Chocolate Chips (Optional):
Chocolate chips add extra pockets of melted chocolate throughout the brownies. They’re optional but highly recommended for anyone who loves a richer chocolate experience.
Ingredients List
- 1 cup gluten-free all-purpose flour
- ¾ cup unsweetened cocoa powder
- 1 cup granulated sugar
- ½ cup melted butter
- 2 large eggs
- 1 teaspoon vanilla extract
- ½ teaspoon salt
- ½ cup chocolate chips (optional)
How to Make Easy Gluten Free Brownies From Scratch
Prepare the Baking Pan
Start by preheating your oven to 350°F (175°C). Line an 8×8-inch baking pan with parchment paper or lightly grease it with butter or cooking spray. This prevents the brownies from sticking and makes them easier to remove once baked.
Mix the Wet Ingredients
In a large mixing bowl, whisk together the melted butter and granulated sugar until the mixture looks smooth and glossy. Add the eggs and vanilla extract, then whisk again until everything is fully combined.
Combine the Dry Ingredients
In another bowl, mix the gluten-free flour, cocoa powder, and salt. Stir them together so the cocoa powder is evenly distributed throughout the flour.
Make the Brownie Batter
Gradually add the dry ingredients to the wet mixture. Stir gently until a thick brownie batter forms. Be careful not to overmix, as this can affect the final texture.
Add the Chocolate Chips
Fold in the chocolate chips if you’re using them. This step gives the brownies extra bursts of chocolate in every bite.
Bake the Brownies
Pour the batter into the prepared baking pan and spread it evenly. Bake for 20–25 minutes, or until a toothpick inserted in the center comes out with a few moist crumbs.
Cool and Slice
Allow the brownies to cool completely in the pan before cutting them into squares. Cooling helps them set properly and gives them that perfect fudgy consistency.
Tips for Making This Recipe
- Use a high-quality gluten-free flour blend for the best texture.
- Do not overbake the brownies; slightly underbaked brownies stay fudgy.
- Let the brownies cool fully before slicing to prevent them from falling apart.
- For extra richness, mix in chopped dark chocolate along with the chocolate chips.

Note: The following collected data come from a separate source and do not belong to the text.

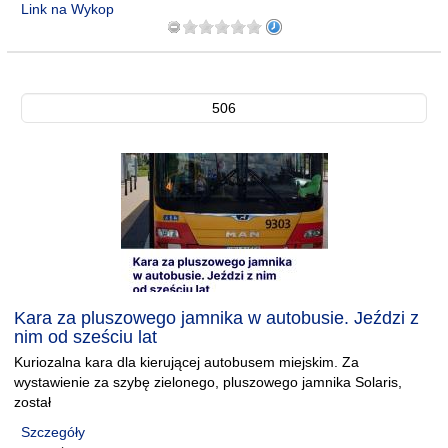
Link na Wykop
506
Kara za pluszowego jamnika w autobusie. Jeździ z
nim od sześciu lat
Kuriozalna kara dla kierującej autobusem miejskim. Za
wystawienie za szybę zielonego, pluszowego jamnika Solaris,
został
Szczegóły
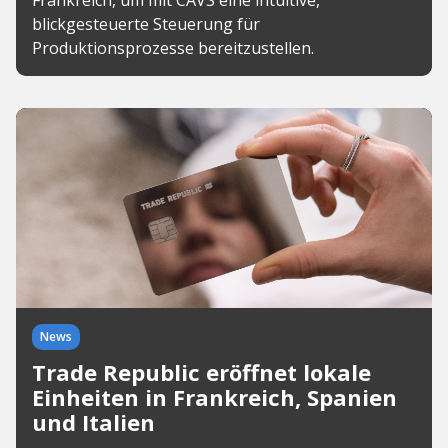
Frankreich, um mit CAVS eine intuitive,
blickgesteuerte Steuerung für
Produktionsprozesse bereitzustellen.
News
Trade Republic eröffnet lokale
Einheiten in Frankreich, Spanien
und Italien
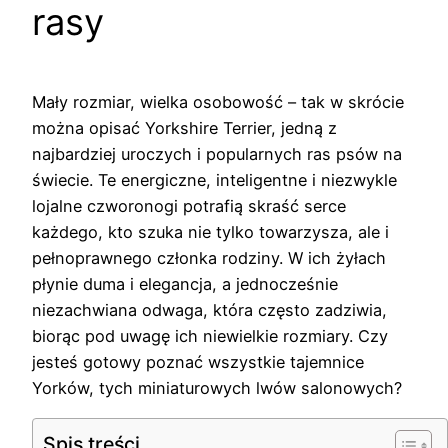
rasy
Mały rozmiar, wielka osobowość – tak w skrócie
można opisać Yorkshire Terrier, jedną z
najbardziej uroczych i popularnych ras psów na
świecie. Te energiczne, inteligentne i niezwykle
lojalne czworonogi potrafią skraść serce
każdego, kto szuka nie tylko towarzysza, ale i
pełnoprawnego członka rodziny. W ich żyłach
płynie duma i elegancja, a jednocześnie
niezachwiana odwaga, która często zadziwia,
biorąc pod uwagę ich niewielkie rozmiary. Czy
jesteś gotowy poznać wszystkie tajemnice
Yorków, tych miniaturowych lwów salonowych?
Spis treści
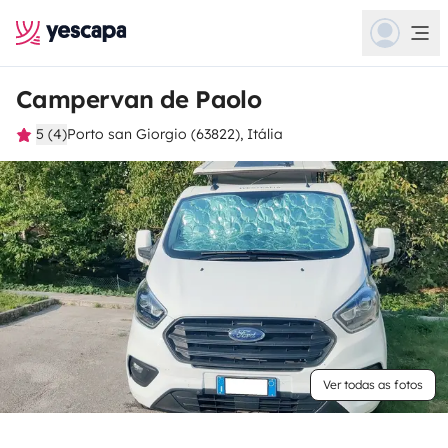
Campervan de Paolo
5 (4)
Porto san Giorgio (63822), Itália
Ver todas as fotos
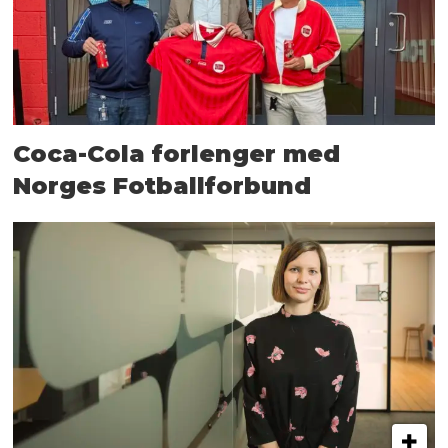
Coca-Cola forlenger med
Norges Fotballforbund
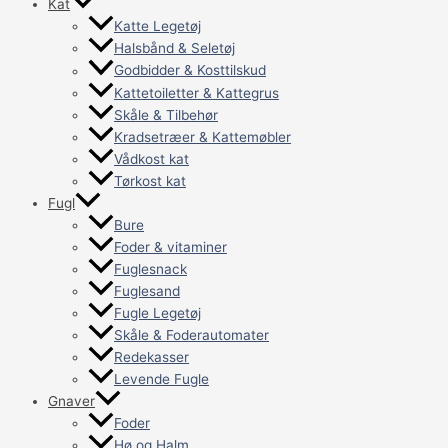
Kat
Katte Legetøj
Halsbånd & Seletøj
Godbidder & Kosttilskud
Kattetoiletter & Kattegrus
Skåle & Tilbehør
Kradsetræer & Kattemøbler
Vådkost kat
Tørkost kat
Fugl
Bure
Foder & vitaminer
Fuglesnack
Fuglesand
Fugle Legetøj
Skåle & Foderautomater
Redekasser
Levende Fugle
Gnaver
Foder
Hø og Halm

- Add chopped nuts like walnuts or pecans for extra crunch.
- If you prefer extra fudgy brownies, reduce the flour slightly by 1–2 tablespoons.

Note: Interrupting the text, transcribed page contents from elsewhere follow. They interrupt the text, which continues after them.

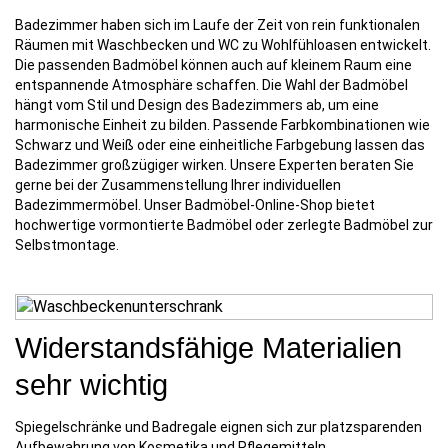
Badezimmer haben sich im Laufe der Zeit von rein funktionalen
Räumen mit Waschbecken und WC zu Wohlfühloasen entwickelt.
Die passenden Badmöbel können auch auf kleinem Raum eine
entspannende Atmosphäre schaffen. Die Wahl der Badmöbel
hängt vom Stil und Design des Badezimmers ab, um eine
harmonische Einheit zu bilden. Passende Farbkombinationen wie
Schwarz und Weiß oder eine einheitliche Farbgebung lassen das
Badezimmer großzügiger wirken. Unsere Experten beraten Sie
gerne bei der Zusammenstellung Ihrer individuellen
Badezimmermöbel. Unser Badmöbel-Online-Shop bietet
hochwertige vormontierte Badmöbel oder zerlegte Badmöbel zur
Selbstmontage.
Widerstandsfähige Materialien
sehr wichtig
Spiegelschränke und Badregale eignen sich zur platzsparenden
Aufbewahrung von Kosmetika und Pflegemitteln.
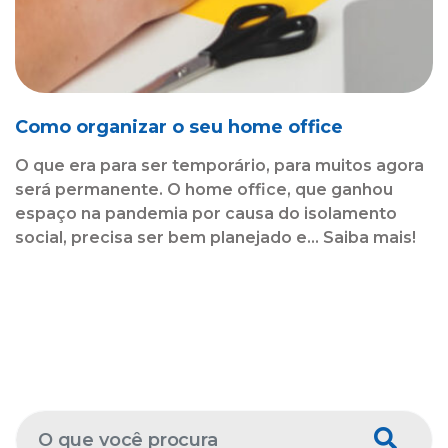
Como organizar o seu home office
O que era para ser temporário, para muitos agora
será permanente. O home office, que ganhou
espaço na pandemia por causa do isolamento
social, precisa ser bem planejado e... Saiba mais!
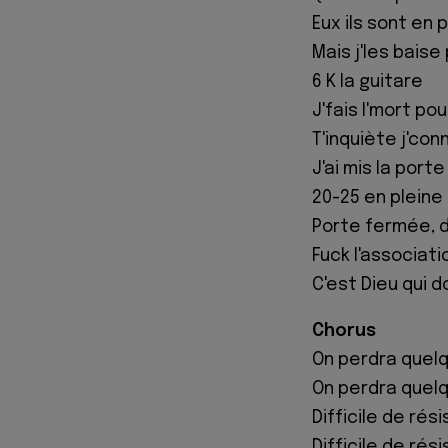
Eux ils sont en 
Mais j'les baise
6 K la guitare
J'fais l'mort po
T'inquiète j'co
J'ai mis la port
20-25 en plein
Porte fermée, 
Fuck l'associati
C'est Dieu qui 
Chorus
On perdra quelqu
On perdra quelqu
Difficile de ré
Difficile de ré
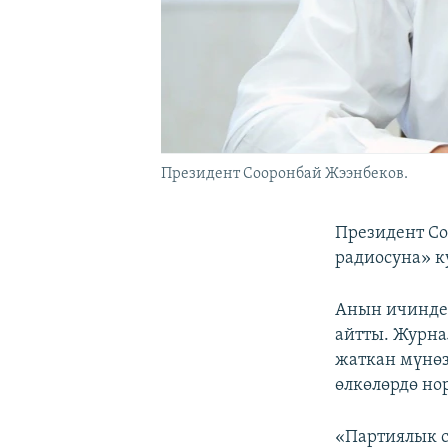
Президент Сооронбай Жээнбеков.
Президент Со
радиосуна» к
Анын ичинде 
айтты. Журна
жаткан мүнөз
өлкөлөрдө но
«Партиялык с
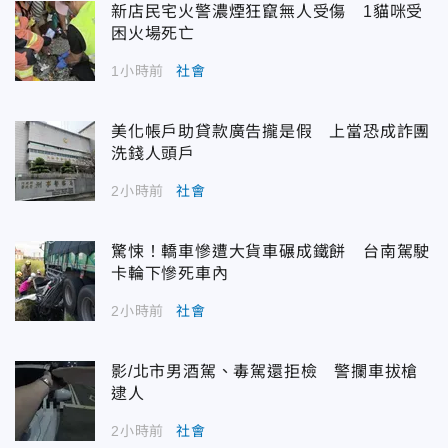
新店民宅火警濃煙狂竄無人受傷 1貓咪受
困火場死亡
1小時前
社會
美化帳戶助貸款廣告攏是假 上當恐成詐團
洗錢人頭戶
2小時前
社會
驚悚！轎車慘遭大貨車碾成鐵餅 台南駕駛
卡輪下慘死車內
2小時前
社會
影/北市男酒駕、毒駕還拒檢 警攔車拔槍
逮人
2小時前
社會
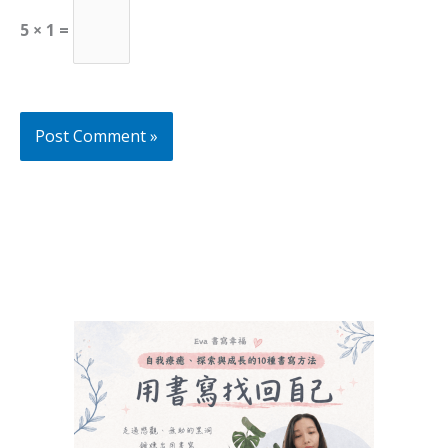
5 × 1 =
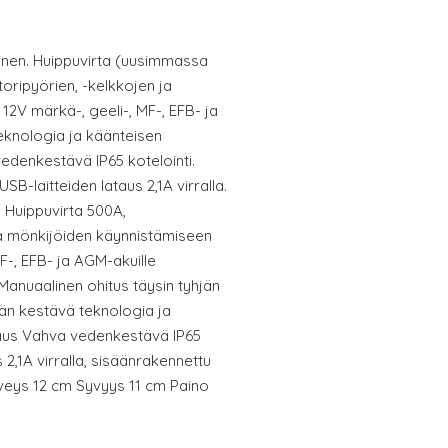
linen. Huippuvirta (uusimmassa
oripyörien, -kelkkojen ja
12V märkä-, geeli-, MF-, EFB- ja
eknologia ja käänteisen
edenkestävä IP65 kotelointi.
B-laitteiden lataus 2,1A virralla.
 Huippuvirta 500A,
ja mönkijöiden käynnistämiseen
F-, EFB- ja AGM-akuille
Manuaalinen ohitus täysin tyhjän
än kestävä teknologia ja
aus Vahva vedenkestävä IP65
s 2,1A virralla, sisäänrakennettu
eys 12 cm Syvyys 11 cm Paino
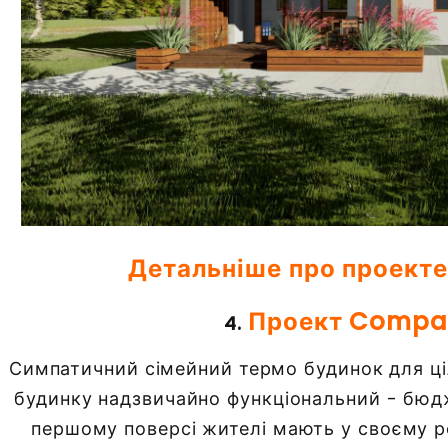
Детальніше про проекте
Проект Compac
4.
Симпатичний сімейний термо будинок для ці
будинку надзвичайно функціональний - бюд
першому поверсі жителі мають у своєму 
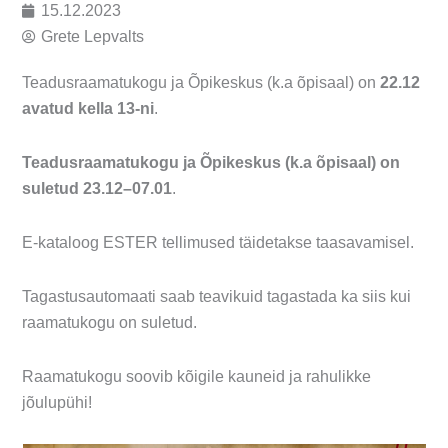
15.12.2023
Grete Lepvalts
Teadusraamatukogu ja Õpikeskus (k.a õpisaal) on
22.12
avatud kella 13-ni
.
Teadusraamatukogu ja Õpikeskus (k.a õpisaal) on
suletud 23.12–07.01
.
E-kataloog ESTER tellimused täidetakse taasavamisel.
Tagastusautomaati saab teavikuid tagastada ka siis kui
raamatukogu on suletud.
Raamatukogu soovib kõigile kauneid ja rahulikke
jõulupühi!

- Line your pan with parchment paper so the brownies lift out easily.
FAQs
Can I make these brownies dairy-free?
Yes. Simply replace the butter with melted coconut oil or a dairy-free butter substitute.
What is the best gluten-free flour for brownies?

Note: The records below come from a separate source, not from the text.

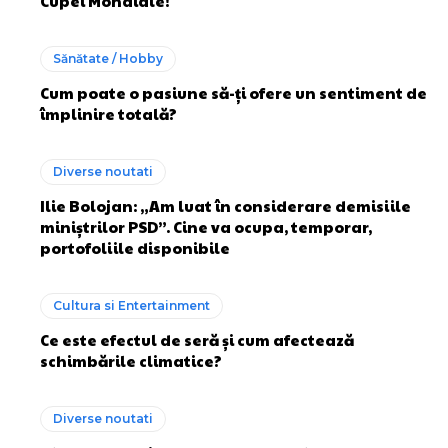
Cupei Mondiale!
Sănătate / Hobby
Cum poate o pasiune să-ți ofere un sentiment de
împlinire totală?
Diverse noutati
Ilie Bolojan: „Am luat în considerare demisiile
miniștrilor PSD”. Cine va ocupa, temporar,
portofoliile disponibile
Cultura si Entertainment
Ce este efectul de seră și cum afectează
schimbările climatice?
Diverse noutati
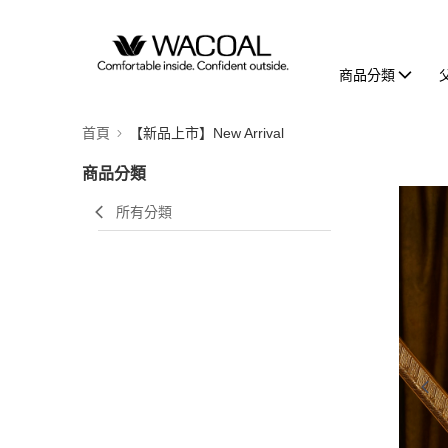
商品分類
首頁
【新品上市】New Arrival
商品分類
所有分類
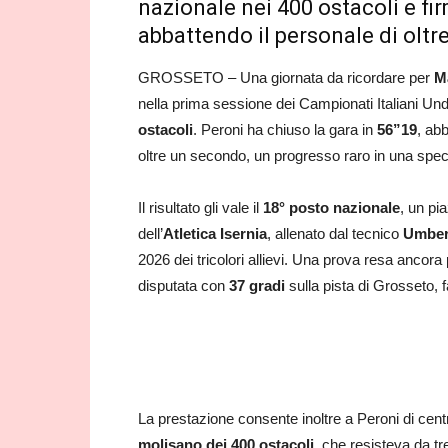
nazionale nei 400 ostacoli e fi
abbattendo il personale di olt
GROSSETO – Una giornata da ricordare per
M
nella prima sessione dei Campionati Italiani Unde
ostacoli
. Peroni ha chiuso la gara in
56”19
, ab
oltre un secondo, un progresso raro in una speci
Il risultato gli vale il
18° posto nazionale
, un pi
dell’
Atletica Isernia
, allenato dal tecnico
Umber
2026 dei tricolori allievi. Una prova resa ancora p
disputata con
37 gradi
sulla pista di Grosseto, f
La prestazione consente inoltre a Peroni di cent
molisano dei 400 ostacoli
, che resisteva da tr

A gluten-free all-purpose flour blend that already contains xanthan gum usually works best for texture and structure.
How do I store gluten free brownies?
Store them in an airtight container at room temperature for up to 3 days, or refrigerate them for up to a week.
Can I freeze these brownies?
Yes. Wrap individual brownie squares in plastic wrap and place them in a freezer-safe bag. They can be frozen for up to 3 months.
Why are my gluten free brownies crumbly?
This usually happens if there is too much flour or if the brownies were overbaked. Measure carefully and keep an eye on the baking time.
Can I make these brownies more fudgy?
Absolutely. Slightly reduce the flour or add an extra tablespoon of melted butter to achieve an even richer texture.